14. The method of claim 9, wherein the TCRp gene sequence comprises a CDR3 sequence of the TCRp gene.

15. The method of claim 14, further comprising removing the first three amino acids and the last three amino acids of the CDR3 sequences from the TCRp gene sequence.

16. The method of claim 9, wherein obtaining a TCRp gene sequence comprises sequencing TCRp genes from a peripheral blood mononucleated cell sample from the subject.

17. The method of claim 16, wherein obtaining a TCRp gene sequence further comprises isolating T cells from the sample.

18. The method of claim 17, wherein isolating T cells is by cell sorting and/or RNA expression.

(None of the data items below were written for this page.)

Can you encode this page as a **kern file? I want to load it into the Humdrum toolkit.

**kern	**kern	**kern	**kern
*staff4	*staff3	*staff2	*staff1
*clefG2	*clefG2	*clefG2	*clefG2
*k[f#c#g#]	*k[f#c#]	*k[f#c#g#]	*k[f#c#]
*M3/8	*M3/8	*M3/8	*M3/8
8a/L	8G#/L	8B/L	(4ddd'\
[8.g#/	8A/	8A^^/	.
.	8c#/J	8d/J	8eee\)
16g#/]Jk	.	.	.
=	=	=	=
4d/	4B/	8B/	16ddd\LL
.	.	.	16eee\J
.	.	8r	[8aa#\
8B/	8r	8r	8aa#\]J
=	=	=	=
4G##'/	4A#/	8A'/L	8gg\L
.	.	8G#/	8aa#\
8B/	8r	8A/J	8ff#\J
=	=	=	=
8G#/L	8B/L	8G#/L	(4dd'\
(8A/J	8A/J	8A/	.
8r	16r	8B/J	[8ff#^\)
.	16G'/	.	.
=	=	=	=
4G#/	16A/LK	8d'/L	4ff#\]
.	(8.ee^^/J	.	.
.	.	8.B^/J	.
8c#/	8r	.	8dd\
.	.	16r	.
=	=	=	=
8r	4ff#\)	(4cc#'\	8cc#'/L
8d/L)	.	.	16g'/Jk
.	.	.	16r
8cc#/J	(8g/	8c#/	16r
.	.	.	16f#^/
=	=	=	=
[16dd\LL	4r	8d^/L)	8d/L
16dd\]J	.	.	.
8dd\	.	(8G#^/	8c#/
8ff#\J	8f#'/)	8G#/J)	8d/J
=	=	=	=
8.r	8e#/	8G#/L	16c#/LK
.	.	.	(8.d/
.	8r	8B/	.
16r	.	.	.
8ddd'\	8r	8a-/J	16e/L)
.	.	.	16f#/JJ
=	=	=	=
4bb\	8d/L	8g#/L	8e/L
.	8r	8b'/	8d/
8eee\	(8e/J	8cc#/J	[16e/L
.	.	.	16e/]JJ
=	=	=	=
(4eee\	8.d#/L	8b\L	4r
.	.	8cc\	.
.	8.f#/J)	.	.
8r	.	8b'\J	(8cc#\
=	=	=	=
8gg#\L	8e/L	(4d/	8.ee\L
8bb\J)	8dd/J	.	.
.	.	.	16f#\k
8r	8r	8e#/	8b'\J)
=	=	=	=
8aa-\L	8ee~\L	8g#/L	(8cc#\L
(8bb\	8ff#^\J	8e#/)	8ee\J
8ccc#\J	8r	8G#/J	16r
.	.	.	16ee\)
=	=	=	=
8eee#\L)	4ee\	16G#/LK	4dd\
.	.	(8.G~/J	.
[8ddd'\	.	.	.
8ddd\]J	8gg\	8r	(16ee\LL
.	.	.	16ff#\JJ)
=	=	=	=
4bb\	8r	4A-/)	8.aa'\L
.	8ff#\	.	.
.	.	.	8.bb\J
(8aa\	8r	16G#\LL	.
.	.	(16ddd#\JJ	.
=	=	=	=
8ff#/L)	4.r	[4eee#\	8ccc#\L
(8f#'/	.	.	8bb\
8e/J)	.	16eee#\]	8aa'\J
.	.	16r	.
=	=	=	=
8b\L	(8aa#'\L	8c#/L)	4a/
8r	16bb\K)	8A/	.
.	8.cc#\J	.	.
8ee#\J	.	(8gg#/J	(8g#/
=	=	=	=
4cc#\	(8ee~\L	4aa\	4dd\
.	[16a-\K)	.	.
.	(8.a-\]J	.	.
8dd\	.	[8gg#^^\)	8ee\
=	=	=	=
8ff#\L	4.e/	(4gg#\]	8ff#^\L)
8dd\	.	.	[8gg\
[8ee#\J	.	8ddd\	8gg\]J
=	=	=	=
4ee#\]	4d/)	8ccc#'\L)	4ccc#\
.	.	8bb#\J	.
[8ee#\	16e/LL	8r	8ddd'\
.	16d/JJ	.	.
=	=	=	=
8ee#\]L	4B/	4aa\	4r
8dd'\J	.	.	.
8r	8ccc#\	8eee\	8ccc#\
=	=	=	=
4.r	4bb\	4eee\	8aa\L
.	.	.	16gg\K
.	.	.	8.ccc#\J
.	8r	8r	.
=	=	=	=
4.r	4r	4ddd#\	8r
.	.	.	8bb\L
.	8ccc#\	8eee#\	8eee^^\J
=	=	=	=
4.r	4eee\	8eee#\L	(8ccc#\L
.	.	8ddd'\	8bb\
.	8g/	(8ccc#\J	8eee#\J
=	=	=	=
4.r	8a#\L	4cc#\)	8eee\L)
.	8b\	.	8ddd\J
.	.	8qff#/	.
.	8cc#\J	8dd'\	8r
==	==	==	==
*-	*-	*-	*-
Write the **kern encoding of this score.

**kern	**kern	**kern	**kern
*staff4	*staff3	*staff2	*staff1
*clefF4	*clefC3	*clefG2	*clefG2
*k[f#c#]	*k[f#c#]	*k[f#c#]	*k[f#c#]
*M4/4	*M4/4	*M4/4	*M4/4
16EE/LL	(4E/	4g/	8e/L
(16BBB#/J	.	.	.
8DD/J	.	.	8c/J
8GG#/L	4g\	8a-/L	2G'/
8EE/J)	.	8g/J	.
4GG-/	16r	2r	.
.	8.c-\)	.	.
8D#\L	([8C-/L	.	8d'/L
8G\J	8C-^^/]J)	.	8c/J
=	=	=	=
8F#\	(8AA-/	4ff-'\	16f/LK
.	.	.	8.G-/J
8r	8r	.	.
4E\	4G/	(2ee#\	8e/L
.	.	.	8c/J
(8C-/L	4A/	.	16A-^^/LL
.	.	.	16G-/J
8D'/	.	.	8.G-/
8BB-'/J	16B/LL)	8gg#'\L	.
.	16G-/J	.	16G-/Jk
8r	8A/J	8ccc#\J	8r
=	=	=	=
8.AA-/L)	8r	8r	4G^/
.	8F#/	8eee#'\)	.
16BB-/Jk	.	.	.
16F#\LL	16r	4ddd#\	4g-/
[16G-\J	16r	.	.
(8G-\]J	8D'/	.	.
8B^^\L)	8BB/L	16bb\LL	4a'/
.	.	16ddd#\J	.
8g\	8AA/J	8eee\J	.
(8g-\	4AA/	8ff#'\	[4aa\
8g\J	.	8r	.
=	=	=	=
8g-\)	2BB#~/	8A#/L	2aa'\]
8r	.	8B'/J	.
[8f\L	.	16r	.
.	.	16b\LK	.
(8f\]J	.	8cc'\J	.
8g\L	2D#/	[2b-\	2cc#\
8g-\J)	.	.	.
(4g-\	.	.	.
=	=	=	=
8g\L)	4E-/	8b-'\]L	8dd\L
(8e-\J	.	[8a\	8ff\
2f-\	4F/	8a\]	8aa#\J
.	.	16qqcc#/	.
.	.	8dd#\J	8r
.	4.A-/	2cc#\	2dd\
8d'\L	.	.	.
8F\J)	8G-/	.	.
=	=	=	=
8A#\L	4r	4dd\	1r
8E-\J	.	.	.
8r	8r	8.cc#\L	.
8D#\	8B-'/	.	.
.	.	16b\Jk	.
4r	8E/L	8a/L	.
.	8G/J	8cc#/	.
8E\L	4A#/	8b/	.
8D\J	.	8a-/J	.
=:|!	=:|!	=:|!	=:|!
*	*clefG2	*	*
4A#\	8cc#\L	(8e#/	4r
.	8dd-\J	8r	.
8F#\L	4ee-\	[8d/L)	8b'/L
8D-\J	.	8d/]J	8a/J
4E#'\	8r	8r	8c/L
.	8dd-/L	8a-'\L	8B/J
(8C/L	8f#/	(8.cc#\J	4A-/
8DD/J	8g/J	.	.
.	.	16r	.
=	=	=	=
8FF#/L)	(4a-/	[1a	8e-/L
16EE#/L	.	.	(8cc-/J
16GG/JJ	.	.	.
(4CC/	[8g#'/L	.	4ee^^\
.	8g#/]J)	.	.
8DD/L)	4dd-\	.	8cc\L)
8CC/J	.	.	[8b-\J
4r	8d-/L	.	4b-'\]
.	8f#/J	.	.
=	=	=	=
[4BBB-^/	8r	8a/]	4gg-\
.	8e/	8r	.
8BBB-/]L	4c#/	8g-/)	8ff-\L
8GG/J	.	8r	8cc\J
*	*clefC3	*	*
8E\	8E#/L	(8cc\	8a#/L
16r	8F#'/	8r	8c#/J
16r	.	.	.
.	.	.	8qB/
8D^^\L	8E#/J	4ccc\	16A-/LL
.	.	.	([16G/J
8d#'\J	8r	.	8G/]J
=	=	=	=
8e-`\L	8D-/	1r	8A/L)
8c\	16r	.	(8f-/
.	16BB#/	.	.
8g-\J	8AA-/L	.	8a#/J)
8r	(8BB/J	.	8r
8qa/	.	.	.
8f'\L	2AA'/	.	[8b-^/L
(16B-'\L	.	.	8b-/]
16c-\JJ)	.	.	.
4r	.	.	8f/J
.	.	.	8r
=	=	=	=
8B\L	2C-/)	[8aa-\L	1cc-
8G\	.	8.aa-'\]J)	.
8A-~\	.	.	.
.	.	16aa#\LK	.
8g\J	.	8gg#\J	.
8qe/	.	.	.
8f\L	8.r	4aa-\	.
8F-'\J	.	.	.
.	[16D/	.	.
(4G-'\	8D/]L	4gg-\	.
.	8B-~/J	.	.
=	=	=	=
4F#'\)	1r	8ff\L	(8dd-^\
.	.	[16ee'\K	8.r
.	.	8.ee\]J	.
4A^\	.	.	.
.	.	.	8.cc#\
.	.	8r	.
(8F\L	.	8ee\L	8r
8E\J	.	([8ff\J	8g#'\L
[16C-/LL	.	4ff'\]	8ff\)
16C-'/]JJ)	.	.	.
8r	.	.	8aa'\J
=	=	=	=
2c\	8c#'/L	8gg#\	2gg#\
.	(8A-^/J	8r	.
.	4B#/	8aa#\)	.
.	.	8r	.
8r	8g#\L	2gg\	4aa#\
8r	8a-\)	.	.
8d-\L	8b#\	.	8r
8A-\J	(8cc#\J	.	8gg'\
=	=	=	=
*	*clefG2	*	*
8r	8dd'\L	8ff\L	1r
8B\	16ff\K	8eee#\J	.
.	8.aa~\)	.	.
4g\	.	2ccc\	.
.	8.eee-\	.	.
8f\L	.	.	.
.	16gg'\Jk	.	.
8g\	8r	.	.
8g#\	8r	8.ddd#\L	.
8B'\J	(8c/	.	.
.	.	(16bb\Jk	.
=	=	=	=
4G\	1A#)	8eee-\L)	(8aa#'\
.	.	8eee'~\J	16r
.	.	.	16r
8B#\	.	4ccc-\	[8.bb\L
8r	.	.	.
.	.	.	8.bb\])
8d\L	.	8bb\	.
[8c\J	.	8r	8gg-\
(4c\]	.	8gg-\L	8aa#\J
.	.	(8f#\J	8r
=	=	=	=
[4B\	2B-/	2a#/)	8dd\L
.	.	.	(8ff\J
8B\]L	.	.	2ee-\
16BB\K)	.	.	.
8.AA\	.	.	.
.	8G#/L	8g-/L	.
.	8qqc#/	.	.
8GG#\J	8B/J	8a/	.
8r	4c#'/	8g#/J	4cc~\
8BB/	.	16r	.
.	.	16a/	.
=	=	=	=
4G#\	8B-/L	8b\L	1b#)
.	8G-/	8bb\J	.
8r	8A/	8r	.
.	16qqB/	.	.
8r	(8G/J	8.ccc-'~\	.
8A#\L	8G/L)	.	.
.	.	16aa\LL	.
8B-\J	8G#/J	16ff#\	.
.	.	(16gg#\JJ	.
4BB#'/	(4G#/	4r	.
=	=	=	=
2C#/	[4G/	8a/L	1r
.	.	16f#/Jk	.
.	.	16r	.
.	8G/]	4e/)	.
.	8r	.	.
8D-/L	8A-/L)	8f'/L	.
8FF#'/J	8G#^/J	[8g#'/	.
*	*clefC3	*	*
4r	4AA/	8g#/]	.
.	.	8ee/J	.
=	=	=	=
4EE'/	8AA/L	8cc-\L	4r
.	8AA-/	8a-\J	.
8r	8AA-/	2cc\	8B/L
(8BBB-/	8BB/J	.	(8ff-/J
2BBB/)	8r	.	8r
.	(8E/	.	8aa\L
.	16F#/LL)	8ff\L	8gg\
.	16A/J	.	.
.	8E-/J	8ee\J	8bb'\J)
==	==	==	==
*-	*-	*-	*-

19. The method of claim 18, wherein T cells are non-regulatory T cells.

20. The method of claim 1 , wherein the cell is a peripheral blood mononucleated cell from a subject having cancer.

21. The method of claim 20, wherein the cancer is selected from the group consisting of melanoma, prostate cancer, non-small cell lung cancer, mesothelioma, bladder cancer and renal cancer.

22. The method of claim 1 , wherein the ICI therapy is selected from the group consisting of ipilimumab, tremelimumab, atezolizumab, avelumab, durvalumab, nivolumab, pembrolizumab, ipilimumab plus nivolumab, and combinations thereof.